Kingston Family makes two Pinot Noirs: the award-winning Alazan, and the more affordable Tobiano, which also has received accolades. Named after The Farm’s horses, the wines are made from blends of different blocks and different lots that are barrel-selected in the winery, just prior to bottling. Courtney calls Pinot Noir “the heartbreak grape.” “It’s difficult to grow and difficult to make—and all about finesse and not about power. The best thing about Pinot is that it speaks to where it’s from.”

Courtney admits that operating a family business is not without challenges. “The hard part is that it’s all-consuming,” she reflects. “The gift is that I get to talk to my father and brother every day.” It’s also clear that running a successful business isn’t the Kingston family’s only goal. “We strive to be thoughtful about increasing opportunities in the Casablanca Valley,” Courtney adds. “Our goal is to provide the team with growth opportunities and to focus on entrepreneurial businesses in Chile.”

Kingston Family Vineyards, which is an hour’s drive from Santiago, welcomes visitors with a variety of experiences—ranging from wine tastings to four-course lunches with wine pairings to gourmet picnics amongst the vineyard vines. Chef Elyse Guizzetti, a Blue Hill Stone Barn alum, sources ingredients locally and from the winery’s hillside garden. A beautifully-appointed new tasting room equipped with a professional kitchen sits on a hillside surrounded by grapes and granite sculptures. Future plans include luxury experience offerings around a new guest house, which will also be available for corporate events and retreats.

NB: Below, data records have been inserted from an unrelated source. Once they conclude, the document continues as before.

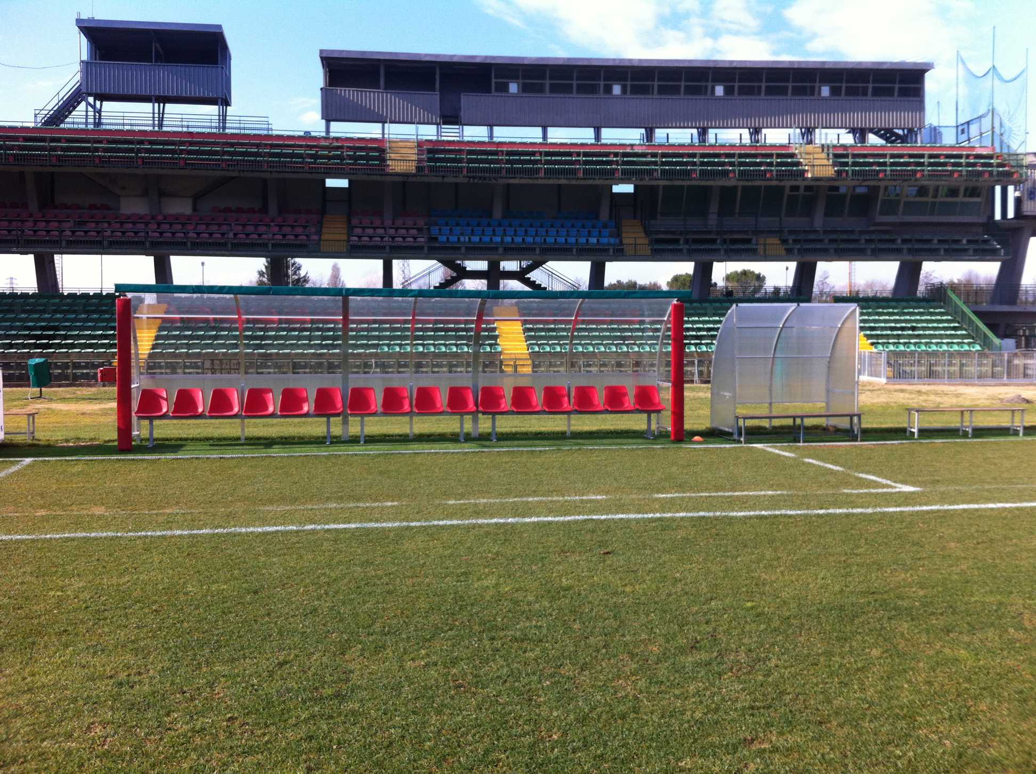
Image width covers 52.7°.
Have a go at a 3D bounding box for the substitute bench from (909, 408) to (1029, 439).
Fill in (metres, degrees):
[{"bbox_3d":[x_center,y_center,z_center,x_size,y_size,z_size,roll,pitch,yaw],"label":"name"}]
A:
[{"bbox_3d":[7.117,0.569,16.630,1.930,0.445,0.360,0,1,-11],"label":"substitute bench"}]

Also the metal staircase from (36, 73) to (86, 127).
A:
[{"bbox_3d":[-19.420,-12.032,44.300,2.200,2.600,0.850,0,2,-4],"label":"metal staircase"}]

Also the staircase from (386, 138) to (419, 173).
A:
[{"bbox_3d":[-5.238,-10.493,47.500,1.350,1.900,2.400,0,4,-7],"label":"staircase"}]

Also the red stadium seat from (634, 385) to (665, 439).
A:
[{"bbox_3d":[1.968,0.373,15.700,0.440,0.800,0.460,0,2,-11],"label":"red stadium seat"}]

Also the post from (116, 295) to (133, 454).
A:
[{"bbox_3d":[-5.230,-0.177,13.900,0.180,2.030,0.180,0,2,-11],"label":"post"}]

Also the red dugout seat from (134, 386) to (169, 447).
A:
[{"bbox_3d":[-4.856,0.412,13.896,0.425,0.769,0.440,0,4,-11],"label":"red dugout seat"}]

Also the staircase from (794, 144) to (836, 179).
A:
[{"bbox_3d":[13.300,-10.020,46.600,1.250,2.100,2.800,0,1,-2],"label":"staircase"}]

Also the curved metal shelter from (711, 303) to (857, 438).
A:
[{"bbox_3d":[4.299,-0.287,17.066,2.070,2.110,1.050,0,1,-10],"label":"curved metal shelter"}]

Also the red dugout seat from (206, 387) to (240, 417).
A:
[{"bbox_3d":[-3.958,0.201,14.065,0.425,0.361,0.420,0,4,-11],"label":"red dugout seat"}]

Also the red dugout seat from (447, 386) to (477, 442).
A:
[{"bbox_3d":[-0.823,0.384,14.716,0.425,0.769,0.440,0,4,-11],"label":"red dugout seat"}]

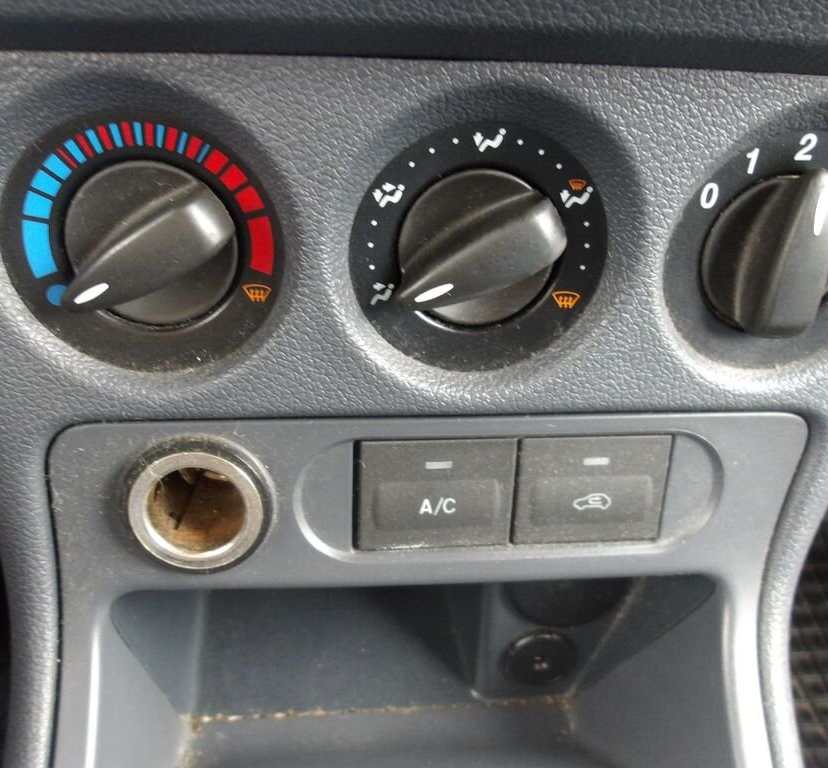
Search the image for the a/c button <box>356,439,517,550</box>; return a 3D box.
[{"bbox_3d":[0.005,0.024,0.184,0.036,0.027,0.010,-1,19,-7],"label":"a/c button"}]

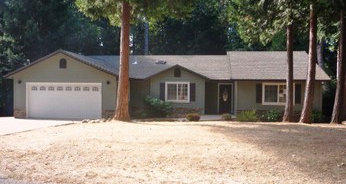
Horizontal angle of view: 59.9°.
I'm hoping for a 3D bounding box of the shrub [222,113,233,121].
[{"bbox_3d":[3.362,1.550,18.600,0.650,0.460,0.600,1,1,7],"label":"shrub"}]

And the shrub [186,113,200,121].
[{"bbox_3d":[1.273,1.550,18.500,0.880,0.510,0.850,1,1,7],"label":"shrub"}]

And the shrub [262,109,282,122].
[{"bbox_3d":[6.131,1.456,18.400,1.200,0.830,1.100,1,1,7],"label":"shrub"}]

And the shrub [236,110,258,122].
[{"bbox_3d":[4.568,1.502,18.400,1.250,0.740,1.100,1,1,7],"label":"shrub"}]

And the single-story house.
[{"bbox_3d":[0.125,-0.770,23.733,20.230,4.890,12.300,1,1,7],"label":"single-story house"}]

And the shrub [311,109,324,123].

With her head and heart in two locations 6,000 miles apart, Courtney sees lots of parallels between Chile and California, saying that the Bay Area even smells like Chile. “There are the Andes in Chile and the Sierra here,” she says. “In both places you can ski and swim on the same day.”

And then there is the palm connection. “We even have a Palm Drive going into our farm,” she notes with a smile. “Although the palms aren’t as big as Stanford’s Palm Drive.”